Kejahatan yang paling buruk adalah kejahatan moral, dan, sebagaimana juga dikemukakan
oleh St Agustinus dalam De Libero Arbitrioiii, berarti berpaling dari kebaikan yang lebih
tinggi. Jelas sekali pandangan Proclus ini merupakan akibat wajar dari (ii), karena hal ini
memerlukan gerakan ke bawah atau kemunduran yang sebenarnya di pihak jiwa. 'Seluruh
hidup kita adalah perjuangan menuju visi' ( Commentary on the Parmenides, kol. 1015 38-
40). Jadi Rosan (op. cit.) mencirikan kekuatan utama sistem Proclan. Di tempat lain Proclus
berbicara tentang persatuan sebagai produk akhir; dan di akhir Tentang Penyelenggaraan dan
Takdir, hasil akhirnya digambarkan sebagai 'divinisasi, sejauh mungkin'. Seperti halnya
Plotinus sebelum dia dan Dionysius setelahnya, kemajuan menuju tujuan ini ditandai dengan
serangkaian penarikan diri, pertama dari keterlibatan dalam masyarakat sipil, kemudian dari
tirani akal, dan akhirnya melalui proses introversi dan pengetahuan diri menuju pengetahuan
yang tertinggi. makhluk. Filsafat adalah media yang dipilih untuk mencapai gabungan
penarikan diri dan perjalanan ke atas, dan Proclus menyebutnya sebagai 'pencipta
keselamatan'. Lebih jauh lagi, peningkatan pemurnian membuat jiwa semakin menjadi objek
keinginannya ; Elemen 32 menyatakan bahwa 'semua pengembalian dicapai melalui
kesamaan syarat pengembalian dengan tujuan pengembalian'. Namun karena berdasarkan
prinsip-prinsipnya sendiri, jiwa telah jatuh dan Yang Esa secara absolut berada di atas
keberadaan, Proclus harus mendalilkan sebagai sebuah prinsip kesamaan dalam diri kita suatu
kemampuan dalam jiwa yang lebih tinggi darinya, yang ia sebut sebagai 'bunga pikiran' ( Di
Alcib.iii).

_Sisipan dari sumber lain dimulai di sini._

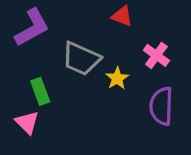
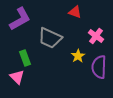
yellow star: (117, 78) -> (78, 56), moved

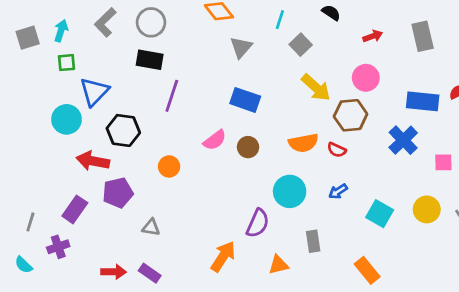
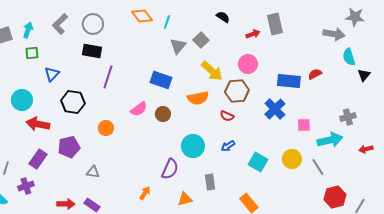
cyan line: (280, 20) -> (167, 22), moved
gray rectangle: (423, 36) -> (275, 24), moved
gray triangle: (241, 47) -> (178, 46), moved
blue triangle: (94, 92) -> (52, 74), size x0.7
cyan circle: (67, 119) -> (22, 100), moved
orange semicircle: (303, 143) -> (198, 98), moved
red arrow: (93, 161) -> (38, 124), moved
orange arrow: (223, 257) -> (145, 193), size x0.6

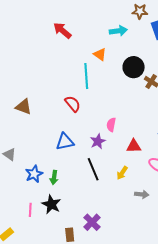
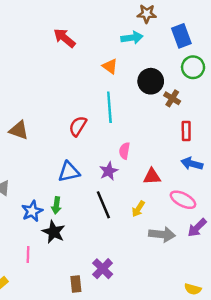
brown star: (140, 11) -> (147, 14), moved
cyan line: (86, 76) -> (109, 107), moved
red semicircle: (73, 104) -> (78, 126), turned -108
green arrow: (54, 177) -> (56, 205), moved
gray arrow: (142, 194) -> (162, 234), size x1.5
black star: (51, 204) -> (54, 232), moved

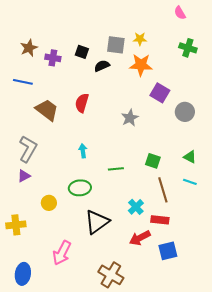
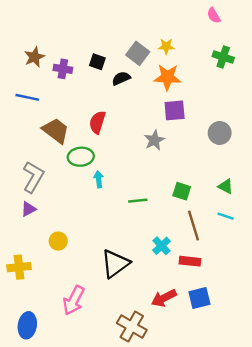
gray square: (116, 45) -> (138, 53), turned 30
purple square: (160, 93) -> (175, 110), moved, turned -36
green ellipse: (80, 188) -> (81, 157), moved
red arrow: (140, 238) -> (164, 298), moved

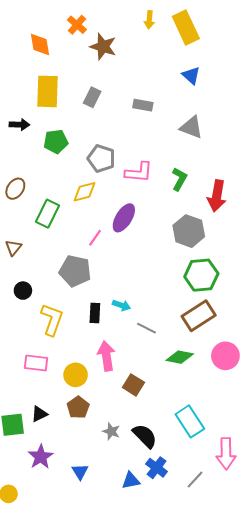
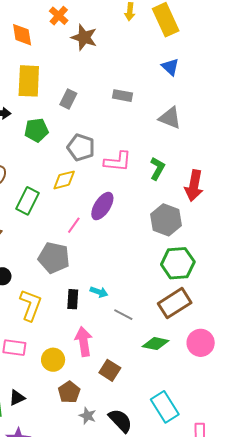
gray rectangle: (92, 97) -> (68, 99), moved
brown pentagon: (78, 407) -> (69, 392), moved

Ungkapan ini mempunyai sejarah dan nampaknya muncul untuk pertama kalinya
dalam koleksi abad kedua Masehi The Chaldean Oracles, i (lih. Des Places ad loc. dalam
edisi Budé). Ini adalah kemampuan kesatuan, yang tidak hanya memungkinkan jiwa untuk
memiliki visi tentang Yang Esa yang ditujunya, namun juga merupakan instrumen ekstase di
dalamnya. Dengan kata lain, Proclus tampaknya percaya pada turunnya jiwa secara total dan
pelepasan jiwa sepenuhnya dari sumber keberadaannya, sementara pada saat yang sama
mengakui kemungkinan penglihatan melalui 'bunga pikiran'.